No Patents on Seeds! is especially concerned about serious negative impacts such patents can have, as these might also be granted on vegetables, fruits and other food plants.
“This is a bad day not only for breweries and barley breeders because a patent was upheld that should never have been granted. Patents like this are impacting diversity in agro-ecosystems, innovation in breeding and the interest of consumers”, says Christoph Then, spokesperson for No Patents on Seeds!. “Consequently, the EPO did not raise any bar against further similar patents. Now, there might be even more patents on beer and barley in the future.”
The case of a German barley breeder that was made public this week, shows how patents on seeds can hamper or completely block the development of new varieties. These negative impacts can also occur without any factual patent infringement. The reason: the technical and legal uncertainties associated with these patent applications incur substantial costs for laboratory analysis and patent lawyers that are too high a hurdle for many breeders.

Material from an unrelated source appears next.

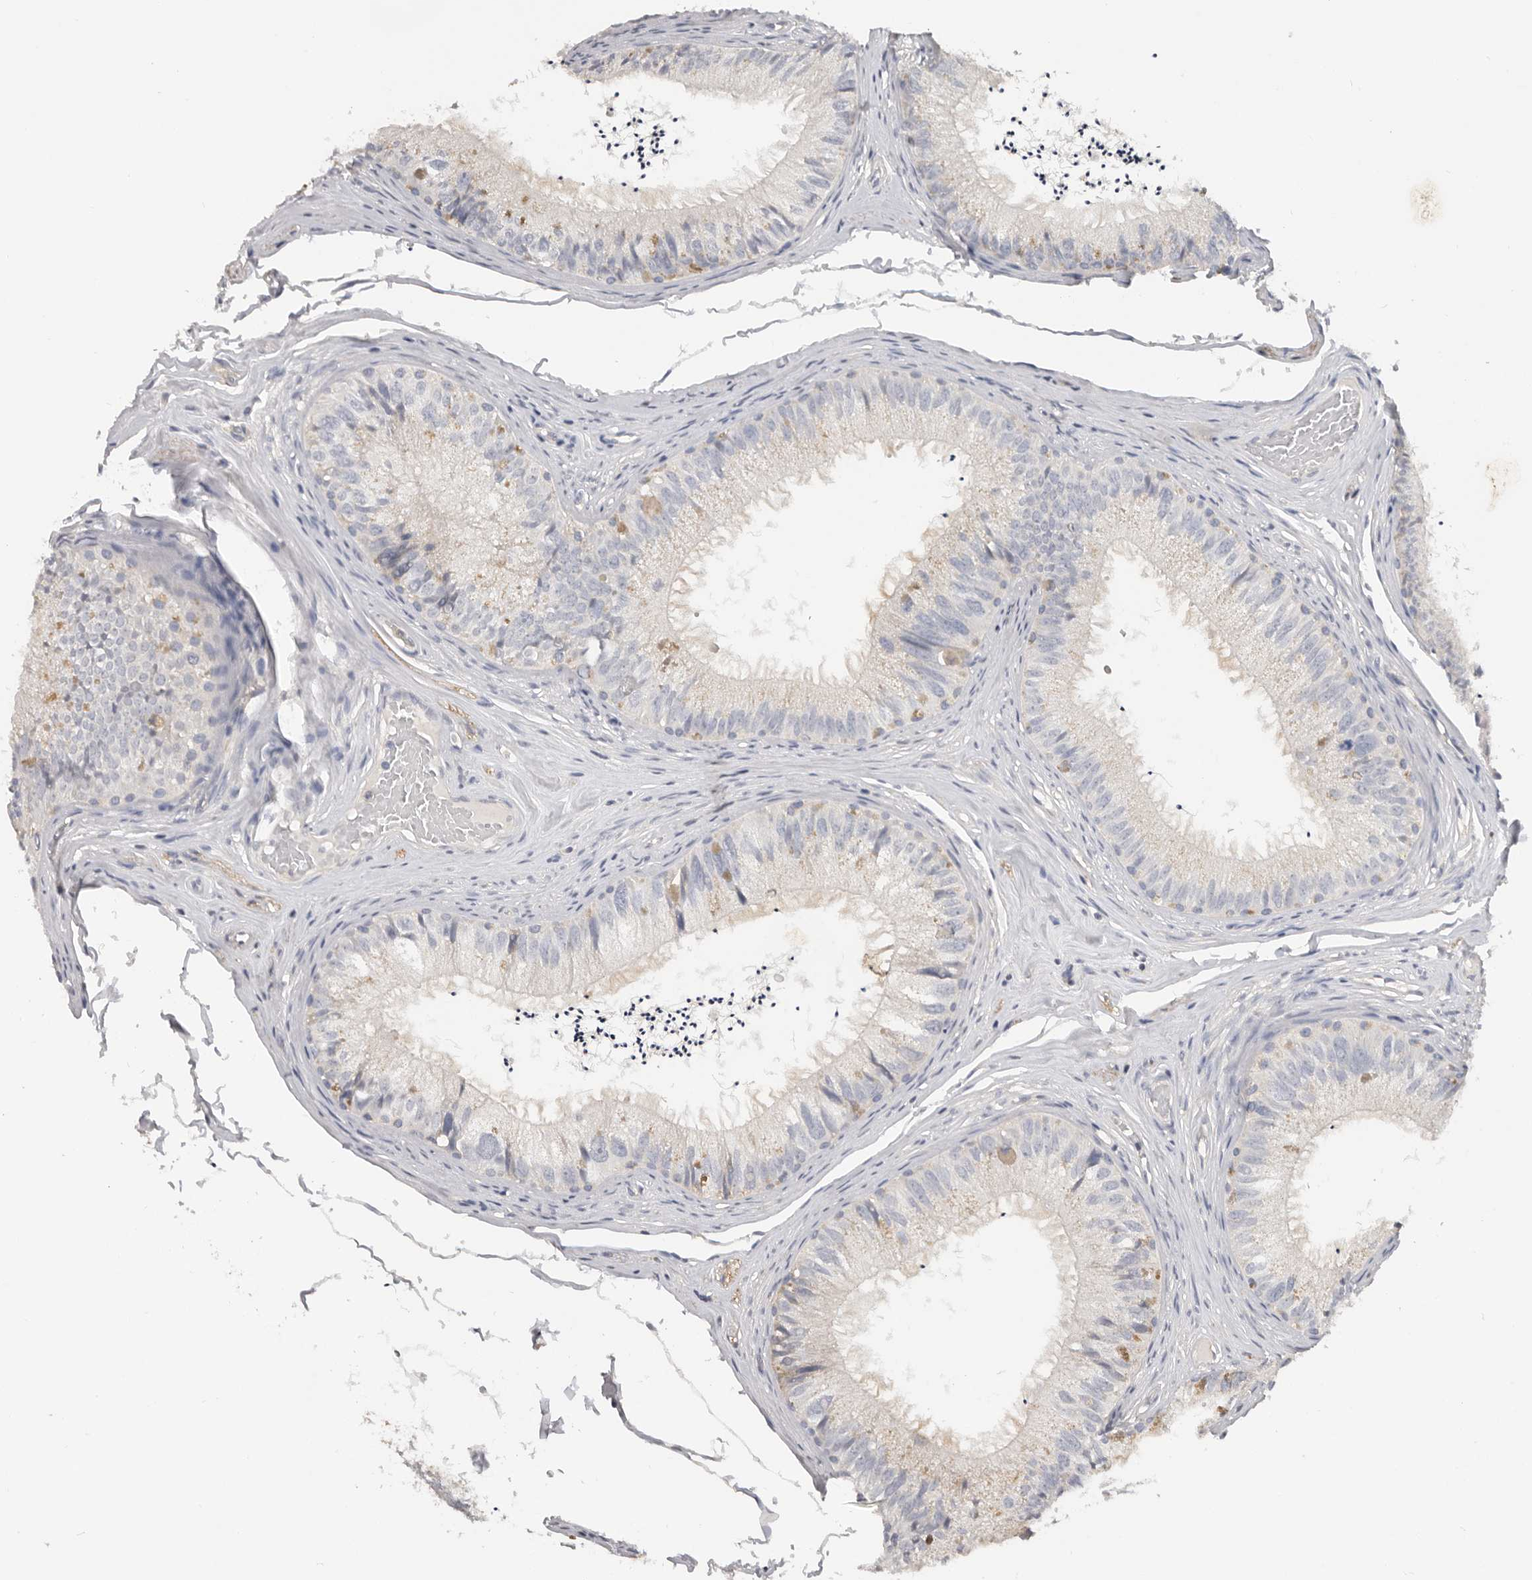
{"staining": {"intensity": "moderate", "quantity": "<25%", "location": "cytoplasmic/membranous"}, "tissue": "epididymis", "cell_type": "Glandular cells", "image_type": "normal", "snomed": [{"axis": "morphology", "description": "Normal tissue, NOS"}, {"axis": "topography", "description": "Epididymis"}], "caption": "Immunohistochemical staining of benign epididymis reveals <25% levels of moderate cytoplasmic/membranous protein staining in about <25% of glandular cells.", "gene": "WDTC1", "patient": {"sex": "male", "age": 79}}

Dr. Karl-Josef Müller, an organic breeder from Cultivari in Darzau, Germany, described his situation: “After more than twenty years work of breeding barley, and just before we wanted to register our new variety in 2020, we discovered that Carlsberg had filed a patent application on barley with similar characteristics. Consequently, we would have had to shoulder not only the costs of registering our new variety, but also the costs of sorting out totally unexpected legal questions. This is something we simply could not afford.”
Several gene variants (mutations) are described in the Carlsberg patent application. Cultivari does not know whether these mutations are also present in their own variety. But in this case, Cultivari was very lucky: the Carlsberg patent application (WO2019134962) in question appears to have been withdrawn at the beginning of 2021. Cultivari has, therefore, decided to now register its new variety.